Page extract »
= = = = = = =

Running the OpenMP Code

We do need to link in the OpenMP library, though, by using the -fopenmp and -lgomp options. Suppose our source file is romp.c. Then we use the following commands to run the code:

gcc -std=gnu99 -fopenmp -I/usr/share/R/include -fpic -g -O2 -c romp.c -o romp.o gcc -std=gnu99 -shared -o romp.so romp.o -L/usr/lib/R/lib -lR -lgomp

Here’s an R test:

> dyn.load(“romp.so”)

> Sys.setenv(OMP_NUM_THREADS=4)

> n <- 1000

> m <- matrix(sample(0:1,n^2,replace=T),nrow=n)

> system.time(z <- .C(“mutlinks”,as.integer(m),as.integer(n),result=double(1)))

 user    system   elapsed

0.830  0.000   0.218

> z$result

[1] 249.9471

The typical way to specify the number of threads in OpenMP is through an operating system environment variable, OMP_NUM_THREADS. R is capable of setting operating system environment variables with the Sys.setenv() function. Here, we set the number of threads to 4, because we were running on a quad-core machine. Note the runtime—only 0.2 seconds! This compares to the 5.0-second time we saw earlier for a 12-node snow system. This might be surprising to some readers, as our code in the snow version was vectorized to a fair degree, as mentioned earlier. Vectorizing is good, but again, R has many hidden sources of overhead, so C might do even better. Thus, if you are willing to write part of your code in parallel C, dramatic speedups may be possible.

OpenMP Code Analysis

OpenMP code is C, with the addition of pragmas that instruct the compiler to insert some library code to perform OpenMP operations. Look at line 20, for instance. When execution reaches this point, the threads will be activated. Each thread then executes the block that follows—lines 21 through 31—in parallel. A key point is variable scope. All the variables within the block starting on line 21 are local to their specific threads. For example, we’ve named the total variable in line 21 mysum because each thread will maintain its own sum. By contrast, the global variable tot on line 4 is held in common by all the threads. Each thread makes its contribution to that grand total on line 30.

= = = = = = =

Directive A »
Answer these questions from the OpenMP passage:
(i) Which two options link in the OpenMP library?
(ii) Why was the number of threads set to 4?
(iii) Which variable is held in common by all the threads?
Directive B »
Write the next part of the OpenMP passage, picking up after its final sentence.

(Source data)
= = = = = = =

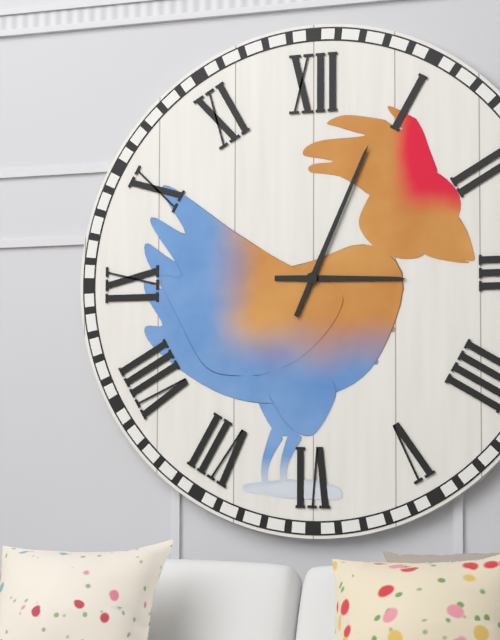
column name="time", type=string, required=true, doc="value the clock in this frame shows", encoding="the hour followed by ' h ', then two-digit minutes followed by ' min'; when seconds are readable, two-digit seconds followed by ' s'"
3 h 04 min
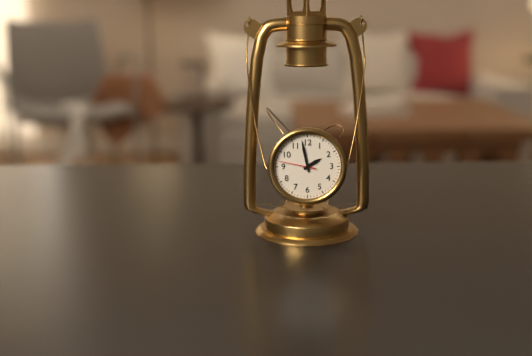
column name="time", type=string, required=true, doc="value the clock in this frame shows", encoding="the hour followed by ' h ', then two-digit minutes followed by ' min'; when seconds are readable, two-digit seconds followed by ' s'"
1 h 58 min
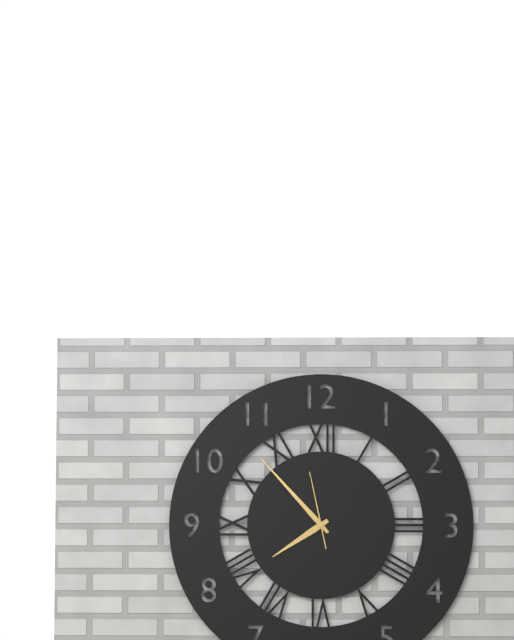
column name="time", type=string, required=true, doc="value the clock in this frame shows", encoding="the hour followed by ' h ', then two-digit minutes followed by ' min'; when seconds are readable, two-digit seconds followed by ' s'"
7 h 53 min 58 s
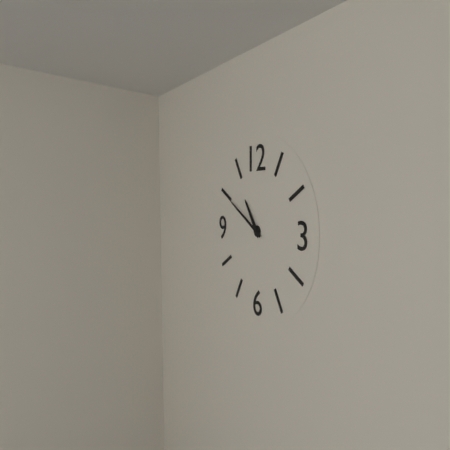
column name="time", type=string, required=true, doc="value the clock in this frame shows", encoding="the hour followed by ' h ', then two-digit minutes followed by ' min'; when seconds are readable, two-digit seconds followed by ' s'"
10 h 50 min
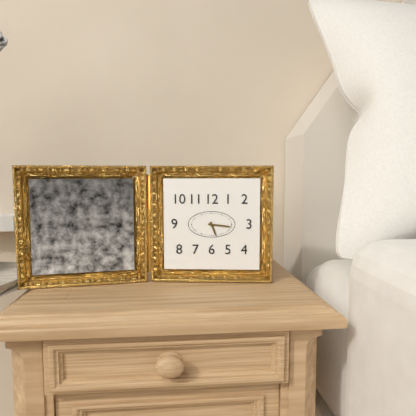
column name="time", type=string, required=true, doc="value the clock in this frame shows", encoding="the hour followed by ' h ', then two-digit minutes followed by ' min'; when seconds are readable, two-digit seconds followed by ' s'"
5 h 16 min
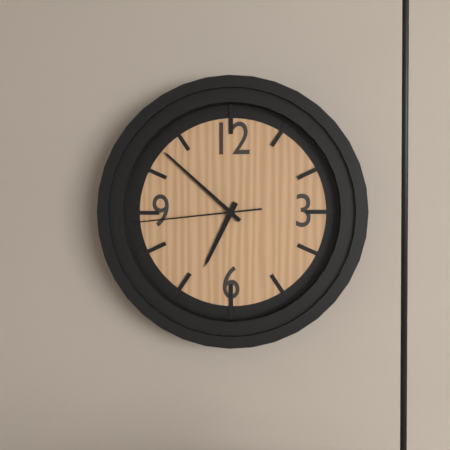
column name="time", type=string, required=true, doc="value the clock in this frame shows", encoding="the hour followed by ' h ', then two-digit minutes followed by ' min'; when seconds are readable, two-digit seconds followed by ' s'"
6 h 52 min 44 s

= = = = = = =

Exercise answer A »
(i) -fopenmp and -lgomp
(ii) The code was running on a quad-core machine.
(iii) tot

Exercise answer B »
But even the variable nval on line 18 is held in common with all the threads (during the execution of mutlinks()), as it is declared outside the block beginning on line 21. So, even though it is a local variable in terms of C scope, it is global to all the threads. Indeed, we could have declared tot on that line, too. It needs to be shared by all the threads, but since it’s not used outside mutlinks(), it could have been declared on line 18. Line 29 contains another pragma, atomic. This one applies only to the single line following it—line 30, in this case—rather than to a whole block. The purpose of the atomic pragma is to avoid what is called a race condition in parallel-processing circles. This term describes a situation in which two threads are updating a variable at the same time, which may produce incor-rect results. The atomic pragma ensures that line 30 will be executed by only one thread at a time. Note that this implies that in this section of the code, our parallel program becomes temporarily serial, which is a potential source of slowdown.

Where is the manager’s role in all of this? Actually, the manager is the original thread, and it executes lines 18 and 19, as well as .C(), the R function that makes the call to mutlinks(). When the worker threads are activated in line 21, the manager goes dormant. The worker threads become dormant once they finish line 31. At that point, the manager resumes execution. Due to the dormancy of the manager while the workers are executing, we do want to have as many workers as our machine has cores. The function procpairs() is straightforward, but note the manner in which the matrix m is being accessed. Recall from the discussion on interfacing R to C that the two languages store matrices differently: column by column in R and row-wise in C. We need to be aware of that difference here. In addition, we have treated the matrix m as a one-dimensional array, as is common in parallel C code. In other words, if n is, say, 4, then we treat m as a vector of 16 elements. Due to the column-major nature of R matrix storage, the vector will consist first of the four elements of column 1, then the four of column 2, and so on. To further complicate matters, we must keep in mind that array indices in C start at 0, instead of starting at 1 as in R.

Putting all of this together yields the multiplication in line 12. The factors here are the (k,i) and (k,j) elements of the version of m in the C code, which are the (i+1,k+1) and (j+1,k+1) elements back in the R code.

Other OpenMP Pragmas

OpenMP includes a wide variety of possible operations—far too many to list here. This section provides an overview of some OpenMP pragmas that we consider especially useful.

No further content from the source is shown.